Le Marinate
Amarcord
Giovanni Rana
"Per il budino di cioccolato che faceva mia madre mollavo tutto"
Per Giovanni Rana da sempre ho provato una innata simpatia e ammirazione. È quasi impossibile riuscire in poco più di 30 anni a creare una industria come la sua, leader di mercato non solo in Italia ma anche all' estero. Quello che mi piace di lui è che è rimasto sempre se stesso, senza mai montarsi la testa o rinnegare il suo passato. Anzi, è fiero di fare conoscere a tutti i suoi esordi, di quando durante il fine settimana con un suo motorino distribuiva direttamente ai vari clienti i suoi tortellini.Di strada ne ha fatta tanta, chissà quante difficoltà ha dovuto superare, ma il suo ottimismo innato lo ha aiutato a raggiungere il meritato successo.
Che allegria, vederlo comparire di persona nei vari spot per promuovere i suoi prodotti.
Sogna Marilyn Monroe che gli chiede addirittura di darle lezioni di cucina.
Nello spot più recente non esita a trasferirsi in Piemonte dove porta in dono ad una famiglia, nel pieno della vendemmia, i suoi nuovi agnolotti al brasato. Chi meglio di loro può apprezzarli?
Bravo Giovanni, continua così e non smettere mai di stupirci con i tuoi ottimi prodotti: te lo dice una estimatrice.
Ringrazio Emilia Patruno per avere raccolto per conto di Mangiare Bene questo bellissimo Amarcord.
La mia ricetta per la serenità »
"Da bambino non mi piaceva la pastasciutta e odiavo i piselli. Ovviamente, poi nel tempo si cambia, ma i piselli comunque non li mangio neanche adesso.
Mi piace il pesce, tranne i gamberetti; il baccalà, specialmente come lo cucinano dalle mie parti (sono veneto, anche se tutti credono che, facendo i tortellini, io sia emiliano).
Io sono un mangione, sono sempre stato un mangione. Da una parte è una fortuna, riuscire a sentire, a gustare, ad apprezzare ancora di più la vita, i suoi sapori. Dall’altra un capestro, anche se ogni tanto mi metto a dieta e vado a posto… Mi sono sempre piaciute le cose semplici, non troppo condite. Certamente la pasta fatta in casa – quella che da sempre è stata la mia “fonte di ispirazione” ma anche il mio lavoro – da quando avevo le braghe corte e consegnavo la pasta in bicicletta. Noi siamo tradizionalisti, in Italia: o sei “da Simmenthal” o sei “da mamma” che fa con il mattarello tortellini, fettuccine e bigoli. Uno spettacolo. Io sono sempre stato della seconda categoria. Certo, tra i tortellini fatti a mano e i miei ci sono differenze: se adoperate il mattarello sono eccellenti, ma la pasta non verrà mai meno di 8 millimetri.
E per questa cosa devo dire che allora, con il cilindro, sono più bravo io, che faccio lo “sfogliavelo” di 0,5. Certo che ancora oggi, quando mia sorella Mary (che ha 80 anni) mi prepara un piatto di tortellini, è una festa.

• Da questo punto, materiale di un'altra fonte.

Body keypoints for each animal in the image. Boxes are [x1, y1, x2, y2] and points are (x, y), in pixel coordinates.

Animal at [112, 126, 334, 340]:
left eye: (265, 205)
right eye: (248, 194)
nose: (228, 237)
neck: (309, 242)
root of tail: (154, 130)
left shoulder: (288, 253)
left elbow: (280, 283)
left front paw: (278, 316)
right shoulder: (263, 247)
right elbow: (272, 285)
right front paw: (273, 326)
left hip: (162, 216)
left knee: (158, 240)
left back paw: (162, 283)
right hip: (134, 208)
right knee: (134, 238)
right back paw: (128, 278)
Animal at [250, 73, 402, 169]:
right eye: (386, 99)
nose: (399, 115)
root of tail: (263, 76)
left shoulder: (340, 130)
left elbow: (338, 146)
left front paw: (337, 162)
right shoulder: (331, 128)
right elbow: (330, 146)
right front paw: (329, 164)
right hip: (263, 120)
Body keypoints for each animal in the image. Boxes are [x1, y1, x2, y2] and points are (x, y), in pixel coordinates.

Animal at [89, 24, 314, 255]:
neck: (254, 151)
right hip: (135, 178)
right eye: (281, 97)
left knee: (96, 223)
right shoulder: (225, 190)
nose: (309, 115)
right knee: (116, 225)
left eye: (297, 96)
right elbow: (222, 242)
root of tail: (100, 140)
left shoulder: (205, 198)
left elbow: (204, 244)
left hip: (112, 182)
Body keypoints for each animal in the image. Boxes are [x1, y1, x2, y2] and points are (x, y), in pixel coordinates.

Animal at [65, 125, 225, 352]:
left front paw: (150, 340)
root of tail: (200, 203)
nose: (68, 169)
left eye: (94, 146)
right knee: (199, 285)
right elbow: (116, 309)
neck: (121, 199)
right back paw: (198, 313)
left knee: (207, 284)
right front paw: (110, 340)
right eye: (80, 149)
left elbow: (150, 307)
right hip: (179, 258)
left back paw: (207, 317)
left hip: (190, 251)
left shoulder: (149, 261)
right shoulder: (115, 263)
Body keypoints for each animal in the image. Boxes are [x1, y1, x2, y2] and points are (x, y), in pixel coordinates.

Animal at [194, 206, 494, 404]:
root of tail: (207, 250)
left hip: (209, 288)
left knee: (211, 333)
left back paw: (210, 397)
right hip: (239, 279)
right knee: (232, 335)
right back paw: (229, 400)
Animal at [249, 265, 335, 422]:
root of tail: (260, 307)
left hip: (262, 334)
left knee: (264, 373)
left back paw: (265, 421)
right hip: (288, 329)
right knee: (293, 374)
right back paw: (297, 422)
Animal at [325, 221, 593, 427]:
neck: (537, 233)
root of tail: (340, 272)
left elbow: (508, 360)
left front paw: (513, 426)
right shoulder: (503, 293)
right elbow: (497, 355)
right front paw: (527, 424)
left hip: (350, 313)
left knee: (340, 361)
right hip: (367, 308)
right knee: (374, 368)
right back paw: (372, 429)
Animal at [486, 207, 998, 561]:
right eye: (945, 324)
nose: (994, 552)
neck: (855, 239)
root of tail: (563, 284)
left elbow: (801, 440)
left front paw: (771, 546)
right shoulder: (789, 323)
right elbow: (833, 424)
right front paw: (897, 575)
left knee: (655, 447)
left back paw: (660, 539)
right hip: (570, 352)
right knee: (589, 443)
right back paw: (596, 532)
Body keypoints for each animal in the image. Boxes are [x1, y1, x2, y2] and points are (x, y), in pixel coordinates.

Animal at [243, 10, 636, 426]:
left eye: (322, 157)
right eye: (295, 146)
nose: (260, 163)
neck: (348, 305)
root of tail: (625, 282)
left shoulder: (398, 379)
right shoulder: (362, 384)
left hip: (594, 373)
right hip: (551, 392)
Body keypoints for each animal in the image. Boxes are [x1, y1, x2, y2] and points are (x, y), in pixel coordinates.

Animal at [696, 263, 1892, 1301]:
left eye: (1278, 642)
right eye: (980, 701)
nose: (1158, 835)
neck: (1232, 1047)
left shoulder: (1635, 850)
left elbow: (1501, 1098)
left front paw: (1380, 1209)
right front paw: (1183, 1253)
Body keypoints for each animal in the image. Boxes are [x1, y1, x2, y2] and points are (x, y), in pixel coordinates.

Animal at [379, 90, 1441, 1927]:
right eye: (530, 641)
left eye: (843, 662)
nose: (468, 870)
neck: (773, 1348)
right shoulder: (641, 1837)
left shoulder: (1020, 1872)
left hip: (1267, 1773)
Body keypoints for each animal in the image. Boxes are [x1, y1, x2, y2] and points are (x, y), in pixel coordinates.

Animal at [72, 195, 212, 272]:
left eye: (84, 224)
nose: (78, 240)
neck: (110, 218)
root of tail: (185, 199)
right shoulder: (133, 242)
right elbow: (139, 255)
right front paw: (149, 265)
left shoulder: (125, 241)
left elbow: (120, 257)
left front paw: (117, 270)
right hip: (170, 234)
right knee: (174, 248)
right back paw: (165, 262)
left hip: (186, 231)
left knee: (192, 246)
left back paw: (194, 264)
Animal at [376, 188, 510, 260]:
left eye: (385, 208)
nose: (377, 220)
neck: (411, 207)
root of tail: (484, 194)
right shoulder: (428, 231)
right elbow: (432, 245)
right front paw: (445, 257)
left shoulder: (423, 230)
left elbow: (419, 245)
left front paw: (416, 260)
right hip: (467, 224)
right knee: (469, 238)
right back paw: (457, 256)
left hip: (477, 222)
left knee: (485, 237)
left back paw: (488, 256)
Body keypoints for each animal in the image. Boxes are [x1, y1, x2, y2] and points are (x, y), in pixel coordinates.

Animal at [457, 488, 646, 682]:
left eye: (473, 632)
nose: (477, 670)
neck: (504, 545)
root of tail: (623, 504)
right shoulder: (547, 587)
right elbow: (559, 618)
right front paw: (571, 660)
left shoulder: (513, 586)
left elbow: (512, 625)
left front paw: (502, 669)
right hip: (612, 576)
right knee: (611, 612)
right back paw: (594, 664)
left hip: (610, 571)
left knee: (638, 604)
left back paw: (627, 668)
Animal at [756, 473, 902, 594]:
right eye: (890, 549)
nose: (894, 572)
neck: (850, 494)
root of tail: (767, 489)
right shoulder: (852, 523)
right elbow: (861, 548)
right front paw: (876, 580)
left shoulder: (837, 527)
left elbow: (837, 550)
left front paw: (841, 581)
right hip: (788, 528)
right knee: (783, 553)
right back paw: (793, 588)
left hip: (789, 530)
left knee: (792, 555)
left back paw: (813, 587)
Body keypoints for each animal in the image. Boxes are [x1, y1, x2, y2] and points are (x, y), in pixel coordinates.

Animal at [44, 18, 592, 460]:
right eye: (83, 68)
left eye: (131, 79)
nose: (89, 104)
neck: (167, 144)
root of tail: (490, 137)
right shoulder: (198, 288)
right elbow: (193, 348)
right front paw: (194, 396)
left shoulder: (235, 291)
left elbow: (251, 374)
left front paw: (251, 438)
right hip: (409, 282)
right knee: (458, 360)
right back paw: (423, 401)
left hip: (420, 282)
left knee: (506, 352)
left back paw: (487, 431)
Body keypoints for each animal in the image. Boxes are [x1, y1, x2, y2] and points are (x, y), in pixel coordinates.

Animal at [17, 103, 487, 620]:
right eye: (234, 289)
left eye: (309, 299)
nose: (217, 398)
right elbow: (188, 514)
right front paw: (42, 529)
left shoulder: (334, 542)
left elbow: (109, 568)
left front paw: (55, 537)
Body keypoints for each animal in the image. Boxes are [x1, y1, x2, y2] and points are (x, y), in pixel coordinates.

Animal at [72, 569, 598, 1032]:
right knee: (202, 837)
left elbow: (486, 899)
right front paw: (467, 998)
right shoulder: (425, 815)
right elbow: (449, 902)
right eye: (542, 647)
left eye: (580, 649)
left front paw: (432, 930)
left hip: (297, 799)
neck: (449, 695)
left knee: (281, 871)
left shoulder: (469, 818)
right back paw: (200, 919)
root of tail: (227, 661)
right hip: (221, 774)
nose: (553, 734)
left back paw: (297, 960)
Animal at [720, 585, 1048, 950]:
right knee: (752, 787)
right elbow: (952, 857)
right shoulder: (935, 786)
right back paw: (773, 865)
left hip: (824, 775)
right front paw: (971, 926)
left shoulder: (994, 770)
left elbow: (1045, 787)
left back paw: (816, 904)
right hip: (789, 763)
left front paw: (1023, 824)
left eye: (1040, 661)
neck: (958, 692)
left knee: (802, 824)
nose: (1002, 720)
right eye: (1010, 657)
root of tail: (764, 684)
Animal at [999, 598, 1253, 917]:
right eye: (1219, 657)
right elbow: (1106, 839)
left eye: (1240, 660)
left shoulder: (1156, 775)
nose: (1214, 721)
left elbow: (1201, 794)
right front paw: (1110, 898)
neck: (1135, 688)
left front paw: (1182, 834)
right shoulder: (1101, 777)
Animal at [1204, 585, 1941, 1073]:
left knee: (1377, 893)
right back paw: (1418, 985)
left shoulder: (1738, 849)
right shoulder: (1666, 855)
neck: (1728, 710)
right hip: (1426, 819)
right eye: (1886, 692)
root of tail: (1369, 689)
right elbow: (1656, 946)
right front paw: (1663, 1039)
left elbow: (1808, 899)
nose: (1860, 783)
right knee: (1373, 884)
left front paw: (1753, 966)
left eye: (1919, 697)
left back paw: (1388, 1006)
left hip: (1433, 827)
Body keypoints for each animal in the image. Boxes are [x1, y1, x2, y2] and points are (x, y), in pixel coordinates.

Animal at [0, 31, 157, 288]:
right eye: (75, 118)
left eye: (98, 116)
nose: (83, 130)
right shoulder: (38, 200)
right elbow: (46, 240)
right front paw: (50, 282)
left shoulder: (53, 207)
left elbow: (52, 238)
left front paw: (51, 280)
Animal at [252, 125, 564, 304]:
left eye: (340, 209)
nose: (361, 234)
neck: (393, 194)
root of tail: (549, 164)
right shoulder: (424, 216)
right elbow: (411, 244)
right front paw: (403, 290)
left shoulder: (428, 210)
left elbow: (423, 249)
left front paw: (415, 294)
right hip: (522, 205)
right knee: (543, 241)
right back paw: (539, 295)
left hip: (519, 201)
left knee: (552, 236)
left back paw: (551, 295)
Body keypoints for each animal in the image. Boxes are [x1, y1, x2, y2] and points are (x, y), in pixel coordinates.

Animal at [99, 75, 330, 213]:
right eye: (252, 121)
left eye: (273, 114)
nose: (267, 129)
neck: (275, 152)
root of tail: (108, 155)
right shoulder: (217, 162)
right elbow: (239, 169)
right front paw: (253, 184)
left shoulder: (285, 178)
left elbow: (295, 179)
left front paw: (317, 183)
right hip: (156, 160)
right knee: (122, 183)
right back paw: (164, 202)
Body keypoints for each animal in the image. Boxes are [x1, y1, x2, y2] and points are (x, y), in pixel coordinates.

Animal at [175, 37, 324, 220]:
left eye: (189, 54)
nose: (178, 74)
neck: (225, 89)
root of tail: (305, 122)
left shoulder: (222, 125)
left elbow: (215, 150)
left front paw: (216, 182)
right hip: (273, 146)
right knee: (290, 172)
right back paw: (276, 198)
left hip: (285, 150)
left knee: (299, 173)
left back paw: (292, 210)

Io trovo che la “morte del tortellino” è in brodo; un brodo sgrassato, leggero. Oppure i tortellini, se sono buoni come quelli che ho mangiato io da piccolo e che cerco di fare oggi, asciutti. Senza condimento, giusto un filino di olio e parmigiano. Così me li ricordo, così li mangio ancora oggi.
E poi il budino è la mia passione: per il budino di cioccolato che faceva mia madre mollavo tutto. Io odiavo la pastasciutta, ma non il riso. E tra le mille maniere di preparare il riso, quella che mi piaceva di più era (ed è) il risotto alla mantovana.
Mio figlio è un ottimo cuoco, ma la mia ricetta segreta è quella di un minestrone che da piccolo mi faceva impazzire e mi piace ancora adesso: io lo chiamo “il minestrone a modo mio”: prendete 1 kg di patate farinose, 1 kg di pomodori molto maturi, 1 kg e mezzo di fagioli Lamon della Vallata del Bellunese, un kg di cipolle dolci. Cuocete tutto a fuoco dolce; quando i fagioli saranno cotti, frullatene una metà e metà lasciateli interi. Il resto (pomodori, cipolle, patate si saranno già spappolati). Gettate nel minestrone caldo una pasta corta dal nome buffo: i supiotti, dei mezzi conetti che raccoglieranno i fagioli ancora interi. Mmmhh, sarà che mi piace la loro forma: infatti mi ricorda quella dei tortellini."